Y de aquella guisa, con una bandeja vacía sobre, ora la palma de la mano derecha, ora la de la izquierda, igual que un camarero cuando regresa de la terraza a la barra, y un puñal en la espalda, tuvieron durante horas a la criaturita circulando por aulas y calles. Como las celebraciones de Halloween no son otra cosa más que ganas de fastidiar al catolicismo, Carmen y Paco no dejaron iglesia ni institución eclesial delante de la cual no hicieran una foto con el móvil al pequeño aprendiz de anticristo. Sólo por provocar.

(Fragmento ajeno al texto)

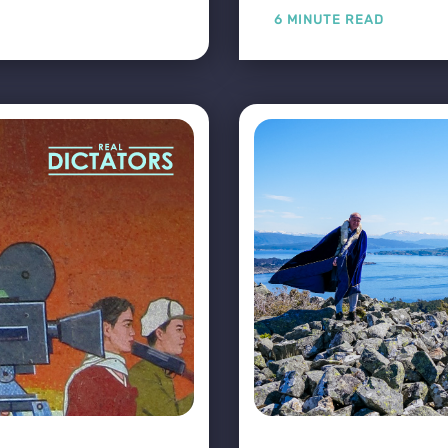
6 MINUTE READ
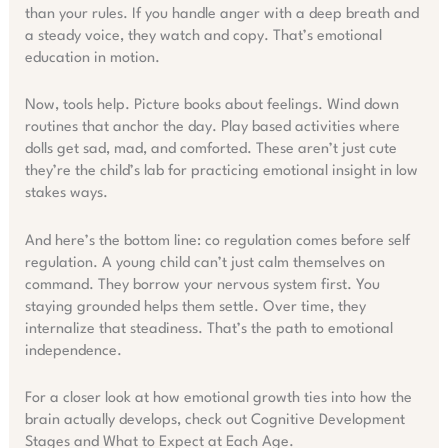
than your rules. If you handle anger with a deep breath and
a steady voice, they watch and copy. That’s emotional
education in motion.
Now, tools help. Picture books about feelings. Wind down
routines that anchor the day. Play based activities where
dolls get sad, mad, and comforted. These aren’t just cute
they’re the child’s lab for practicing emotional insight in low
stakes ways.
And here’s the bottom line: co regulation comes before self
regulation. A young child can’t just calm themselves on
command. They borrow your nervous system first. You
staying grounded helps them settle. Over time, they
internalize that steadiness. That’s the path to emotional
independence.
For a closer look at how emotional growth ties into how the
brain actually develops, check out Cognitive Development
Stages and What to Expect at Each Age.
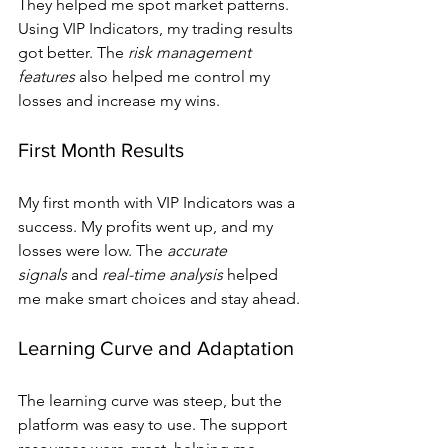
They helped me spot market patterns. 
Using VIP Indicators, my trading results 
got better. The 
risk management 
features
 also helped me control my 
losses and increase my wins.
First Month Results
My first month with VIP Indicators was a 
success. My profits went up, and my 
losses were low. The 
accurate 
signals
 and 
real-time analysis
 helped 
me make smart choices and stay ahead.
Learning Curve and Adaptation
The learning curve was steep, but the 
platform was easy to use. The support 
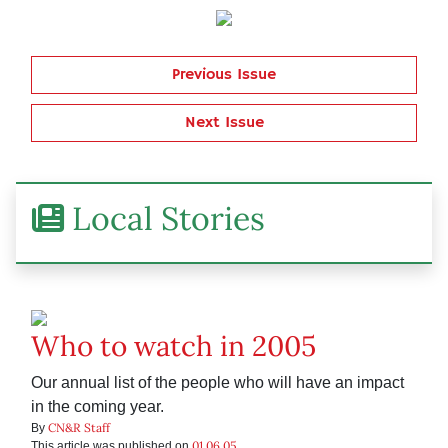
Previous Issue
Next Issue
Local Stories
Who to watch in 2005
Our annual list of the people who will have an impact
in the coming year.
CN&R Staff
By
01.06.05
This article was published on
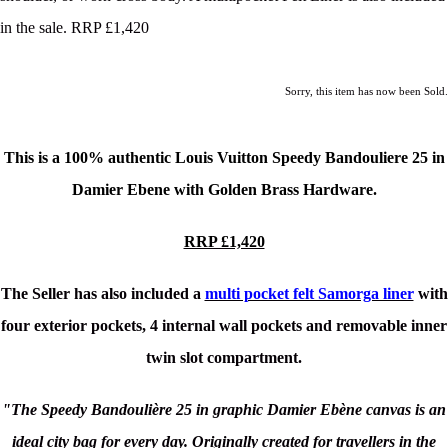
in the sale. RRP £1,420
Sorry, this item has now been Sold.
This is a 100% authentic
Louis Vuitton Speedy Bandouliere 25
in
Damier Ebene with Golden Brass Hardware.
RRP £1,420
The Seller has also included a
multi pocket felt Samorga liner
with
four exterior pockets, 4 internal wall pockets and removable inner
twin slot compartment.
"The Speedy Bandoulière 25 in graphic Damier Ebène canvas is an
ideal city bag for every day. Originally created for travellers in the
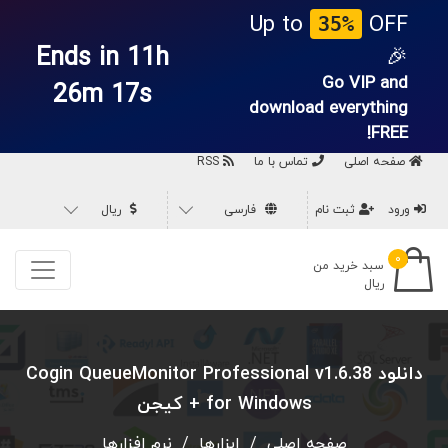
Up to
OFF
35%
Ends in 11h
🎉
Go VIP and
26m 16s
download everything
FREE!
RSS
تماس با ما
صفحه اصلی
ریال
فارسی
ثبت نام
ورود
۰
سبد خرید من
ریال
دانلود Cogin QueueMonitor Professional v1.6.38
for Windows + کیجن
نرم افزارها
/
ابزارها
/
صفحه اصلی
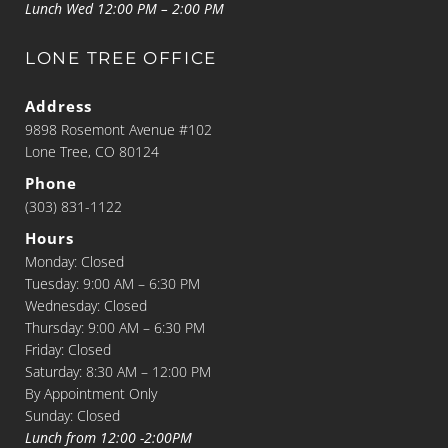
Lunch Wed 12:00 PM – 2:00 PM
LONE TREE OFFICE
Address
9898 Rosemont Avenue #102
Lone Tree, CO 80124
Phone
(303) 831-1122
Hours
Monday: Closed
Tuesday: 9:00 AM – 6:30 PM
Wednesday: Closed
Thursday: 9:00 AM – 6:30 PM
Friday: Closed
Saturday: 8:30 AM – 12:00 PM
By Appointment Only
Sunday: Closed
Lunch from 12:00 -2:00PM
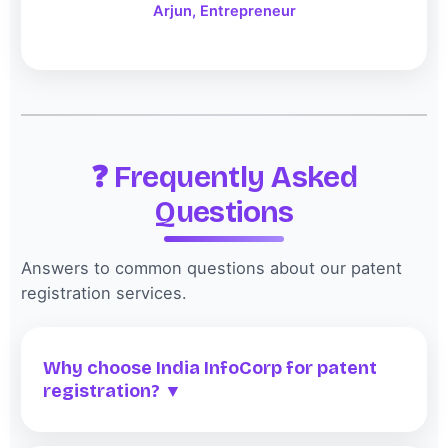
Arjun, Entrepreneur
❓ Frequently Asked
Questions
Answers to common questions about our patent
registration services.
Why choose India InfoCorp for patent
registration? ▼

Al pasar por delante de una tienda de libros y de objetos religiosos, Luisito reparó en que, en el escaparate, había una imagen de un niño sonriente, cubierto solamente con un trapito a la altura de la cintura. Tenía unas cosas de metal dorado detrás de la cabeza, parecidas a rayos de sol. De repente, el niño sonriente de la imagen en el escaparate le guiñó el ojo derecho. Y en aquel preciso instante se encendió en el interior de Luisito una luz, que, para él, criado en la oscuridad de las supersticiones del paganismo y del laicismo, era una sensación completamente nueva. Y le guiñó entonces, sonriente, bajo aquella costra infernal de la que lo habían revestido sus padres, el suyo, el derecho, al Niño Jesús del escaparate.

Nota: Este microrrelato es una ficción literaria. Cualquier similitud con personas o situaciones reales, o con aquelarres de Halloween tenidos en familias, colegios, incluso católicos, asociaciones vecinales, clubes, campos de iglesias o locales parroquiales es pura coincidencia.